I Decemberists sono una bella realtà folk-rock americana con dieci anni di onorata carriera alle spalle. The King is dead è il loro nuovo album che conta anche della collaborazione del chitarrista Peter Buck (R.E.M.) in tre brani. Dopo aver subito la fascinazione del folk inglese (un nome su tutti, Fairport Convention) i Decemberists scrivono con questo album, una delle più importanti pagine contemporanee di folk elettrico americano. La reale bellezza del disco sta nel presentare con originalità e freschezza i noti ingredienti musicali che da sempre sono sinonimo di folk, quali banjo, chitarre acustiche e tamburelli, senza dimenticare però di spennellare un po’ di elettricità.
“Calamity song” va proprio in quel verso regalando un atmosfera di fresco ed intimo rock. “Rise tone” è sbarazzina e frizzante. Oltre al cantante della band Colin Meloy, i cori si arricchiscono di atmosfere più soffici grazie a Gillian Welch. “Rox in Box” e “Down by the water” sanno di rock americano anni ’70, grandi spazi e tanto sole che picchia giù per le strade americane.

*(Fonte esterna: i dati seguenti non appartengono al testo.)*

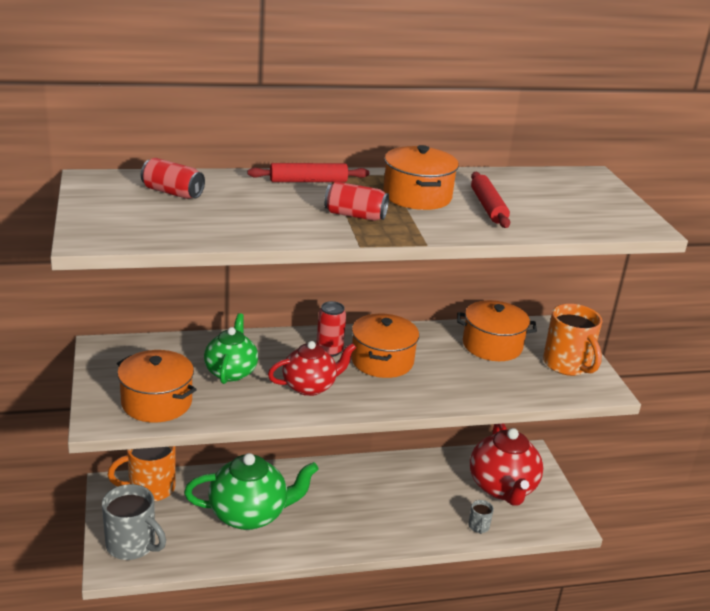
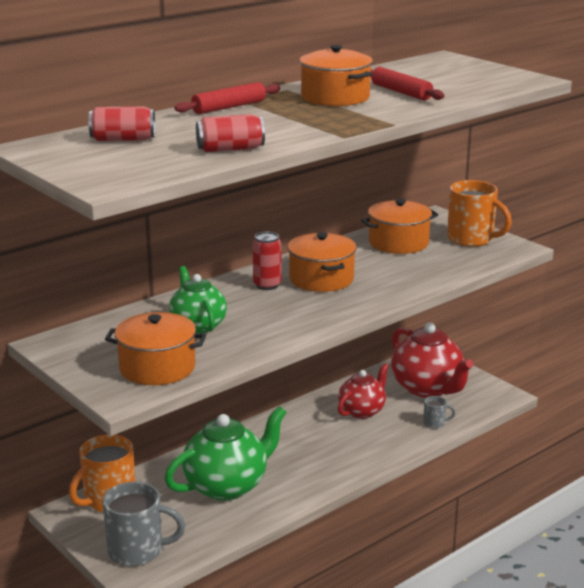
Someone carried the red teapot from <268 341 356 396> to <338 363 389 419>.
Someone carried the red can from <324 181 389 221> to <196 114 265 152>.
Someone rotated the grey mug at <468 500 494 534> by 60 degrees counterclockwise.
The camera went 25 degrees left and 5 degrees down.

Ed è in questi due brani dove si rintracciano le maggiori influenze di “The King is dead”. Da una parte i R.E.M. dei tempi di “Out of time” e dall’altra Bob Dylan. Si vocifera che proprio Mr Zimmerman abbia ascoltato alcuni dei brani dell’album durante uno showcase a Seattle. Due canzoni come “January Hymn” e “June Hymn” dimostrano quanto l’album sia versatile. Ascoltato durante la stagione fredda ci riscalda con le sue melodie solari e dirette, mentre durante i tempi più caldi suona come cristallino e diretto. Proprio come nella migliore tradizione americana targata Crosby, Still, Nash and Young.
“April, all an ocean away/ Is this the better way to spend the day?”
No, per i Decemberists e per me non c’è modo migliore.